To remedy this, I suggest you take care in your proofs to only use the word arbitrary in the same sentence where you define the properties of your variable, and to make very certain that you never start assuming extra properties of the variable after it has been defined. As an example, I would rewrite your first proof as follows:

Suppose $x \in \bigcap \mathcal{G}$ and $A \in \mathcal{F}$ are arbitrary, then since $\mathcal{F} \subseteq \mathcal{G}$ it follows that $A \in \mathcal{G}$, so $x \in A$. Since $A$ is an arbitrary element of $\mathcal F$, then $ x \in \bigcap \mathcal{F}$, and since $x$ is an arbitrary element of $\bigcap\mathcal G$, then $ \bigcap \mathcal{G} \subseteq \bigcap \mathcal{F}$

Another remedy, would be to use the word "any" instead of "arbitrary".

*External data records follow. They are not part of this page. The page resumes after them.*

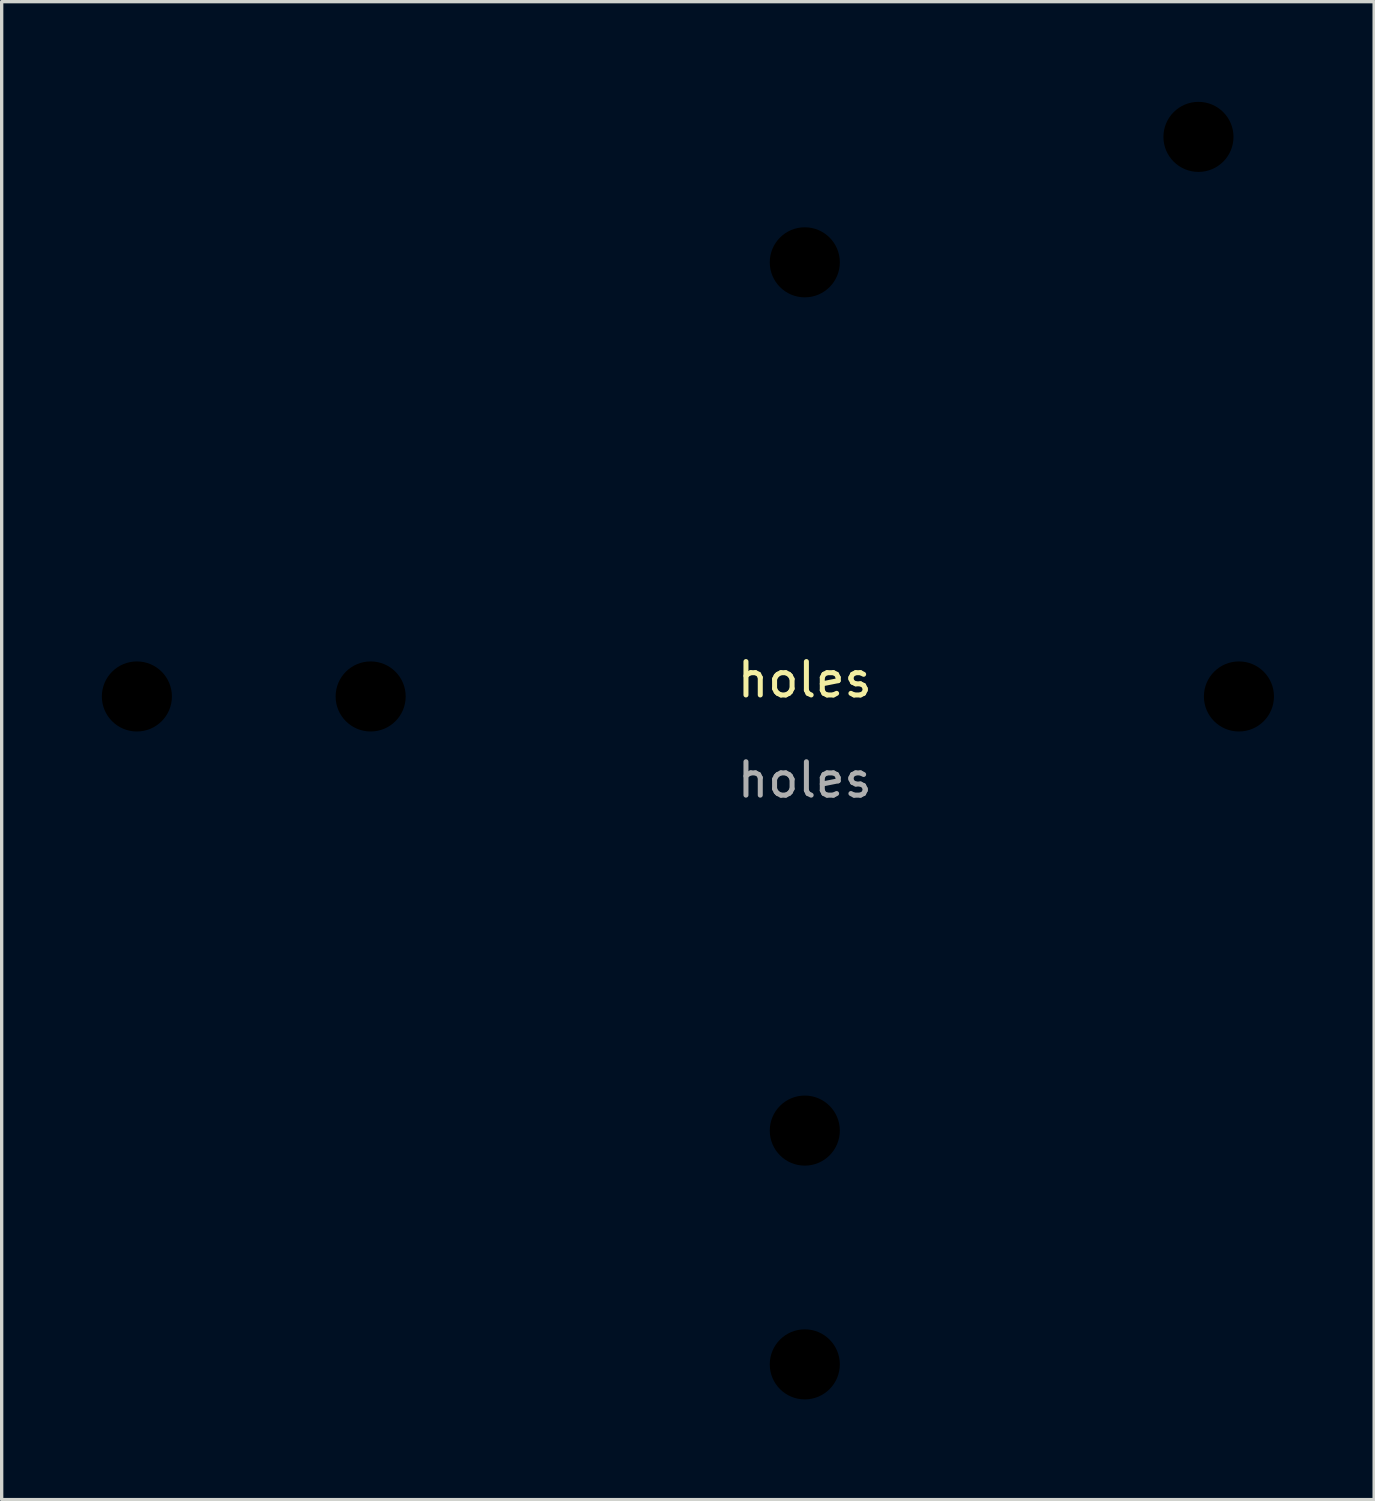
<source format=kicad_pcb>
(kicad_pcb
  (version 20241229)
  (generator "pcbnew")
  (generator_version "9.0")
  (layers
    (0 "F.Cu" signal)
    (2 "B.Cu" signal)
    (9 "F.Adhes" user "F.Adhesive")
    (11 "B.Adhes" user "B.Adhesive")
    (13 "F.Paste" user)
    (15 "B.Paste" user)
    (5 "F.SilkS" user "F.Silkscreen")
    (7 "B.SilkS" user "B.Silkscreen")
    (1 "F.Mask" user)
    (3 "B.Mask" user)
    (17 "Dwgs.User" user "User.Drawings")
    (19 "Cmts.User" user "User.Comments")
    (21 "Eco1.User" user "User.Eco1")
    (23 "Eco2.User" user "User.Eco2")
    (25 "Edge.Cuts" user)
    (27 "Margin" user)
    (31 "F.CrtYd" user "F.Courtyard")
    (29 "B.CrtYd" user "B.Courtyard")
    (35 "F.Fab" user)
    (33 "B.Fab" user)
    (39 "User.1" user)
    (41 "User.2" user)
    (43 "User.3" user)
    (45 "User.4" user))
  (footprint "holes"
    (layer "F.Cu")
    (at 21.049 17.805)
    (property "Reference" "holes" (at 0 -0.5 0) (unlocked yes) (layer "F.SilkS") (effects (font (size 1 1) (thickness 0.15))))
    (attr smd)
    (fp_text user "${REFERENCE}" (at 0 2.5 0) (unlocked yes) (layer "F.Fab") (effects (font (size 1 1) (thickness 0.15))))
    (pad "" np_thru_hole circle (at -20 0) (size 2.098 2.098) (drill 2.098) (layers "*.Mask"))
    (pad "" np_thru_hole circle (at -13 0) (size 2.098 2.098) (drill 2.098) (layers "*.Mask"))
    (pad "" np_thru_hole circle (at 0 -13) (size 2.098 2.098) (drill 2.098) (layers "*.Mask"))
    (pad "" np_thru_hole circle (at 0 13) (size 2.098 2.098) (drill 2.098) (layers "*.Mask"))
    (pad "" np_thru_hole circle (at 0 20) (size 2.098 2.098) (drill 2.098) (layers "*.Mask"))
    (pad "" np_thru_hole circle (at 11.788 -16.756) (size 2.098 2.098) (drill 2.098) (layers "*.Mask"))
    (pad "" np_thru_hole circle (at 13 0) (size 2.098 2.098) (drill 2.098) (layers "*.Mask")))
  (gr_rect
    (start -3 -3)
    (end 38.098 41.854)
    (stroke (width 0.1) (type default))
    (fill no)
    (layer "Edge.Cuts")))
</source>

Take any $x\in\bigcap \mathcal{G}$ and any $A\in\mathcal{F}$, then since $\mathcal{F} \subseteq \mathcal{G}$ it follows that $A \in \mathcal{G}$, so $x \in A$. Since $x\in A$ for any $A\in\mathcal F$, then $x \in \bigcap \mathcal{F}$. Since $x\in\bigcap \mathcal F$ for any $x\in\bigcap\mathcal G$, then $ \bigcap \mathcal{G} \subseteq \bigcap \mathcal{F}$.